I had rowed for a few semesters at the College, but that didn’t prepare me for the intensity of the Hertford College First Men’s Boat, “M1” for short. Some of these guys have been training since they were 12. They start young, are groomed for peak performance, and can row with more ferocity and poise than any of us. For them, the rowing stroke is in their DNA, and it’s beautiful to watch. It’s all I can do to keep up. We row every day except Friday and do double sessions on the weekends. That means four hours of straight rowing on Saturday and another four hours on Sunday.
When I joined the team, there was no introductory period; because I had some experience, I just jumped into training. My first practice wasn’t a row on the water, but a core circuit session which lasted an hour. It was a rapid switchback between push-ups, crunches, push-ups with clapping, crunches with twisting, jump-lunging and squats. By the end, the room’s windows were fogged up and steam was fuming off our backs. A friend on the team looked at me afterward and said, “Baptism by fire, eh mate?”

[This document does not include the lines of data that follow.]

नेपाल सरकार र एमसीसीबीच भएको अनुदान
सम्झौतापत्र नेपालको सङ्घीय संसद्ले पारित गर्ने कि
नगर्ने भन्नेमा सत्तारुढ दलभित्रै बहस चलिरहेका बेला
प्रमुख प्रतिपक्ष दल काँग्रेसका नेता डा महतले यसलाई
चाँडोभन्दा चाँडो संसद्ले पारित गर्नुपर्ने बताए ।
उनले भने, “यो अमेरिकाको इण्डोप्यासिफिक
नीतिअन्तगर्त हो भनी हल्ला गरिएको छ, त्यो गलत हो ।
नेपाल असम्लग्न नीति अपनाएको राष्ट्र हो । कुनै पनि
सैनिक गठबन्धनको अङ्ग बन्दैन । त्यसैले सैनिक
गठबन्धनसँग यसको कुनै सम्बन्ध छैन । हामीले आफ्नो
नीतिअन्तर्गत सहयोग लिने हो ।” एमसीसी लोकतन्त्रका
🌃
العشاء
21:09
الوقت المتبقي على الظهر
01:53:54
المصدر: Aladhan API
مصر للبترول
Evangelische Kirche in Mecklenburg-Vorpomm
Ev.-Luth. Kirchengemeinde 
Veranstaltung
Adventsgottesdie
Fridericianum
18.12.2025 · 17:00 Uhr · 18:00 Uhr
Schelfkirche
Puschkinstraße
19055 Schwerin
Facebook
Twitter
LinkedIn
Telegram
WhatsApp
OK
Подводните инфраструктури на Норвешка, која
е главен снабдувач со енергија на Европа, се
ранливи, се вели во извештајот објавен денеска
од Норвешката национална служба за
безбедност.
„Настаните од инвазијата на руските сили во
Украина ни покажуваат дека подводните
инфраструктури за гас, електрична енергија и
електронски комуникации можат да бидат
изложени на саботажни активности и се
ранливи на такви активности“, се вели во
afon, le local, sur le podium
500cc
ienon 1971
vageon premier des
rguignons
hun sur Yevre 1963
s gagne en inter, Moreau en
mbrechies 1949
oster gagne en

Rowing challenges you physically, but it also gives back in ways you don’t expect. Because the team is so skilled, your experience is unique. At times, the thin shell of the boat will be perfectly balanced, the water will be flat, and you will connect to each body in front of you. Each man follows the same motion of sliding up the boat with control in his core, putting the blade swiftly in the water, and then, building up speed, pulling the oar through the water until it emerges with a dull thud at the end of the stroke — what we call the “send.” For a fleeting moment, eight rowers become one. When this happens, the boat is weightless, and you feel like you’re flying. In rowing, this is called “swing” — it’s almost like a dance. In the past week, we have been “swinging” more and more often, and the feeling is impossible to describe. The sound of eight oars moving through the water can have its own harmony. But more than all of this, you hurdle through the water at breakneck speeds, with a combination of grace and grit, at a jarring pace that fits well with the rest of life at Oxford. In rowing, like with many other things at the university, you don’t want to slow down because the balance is working just right, and you don’t want it to end.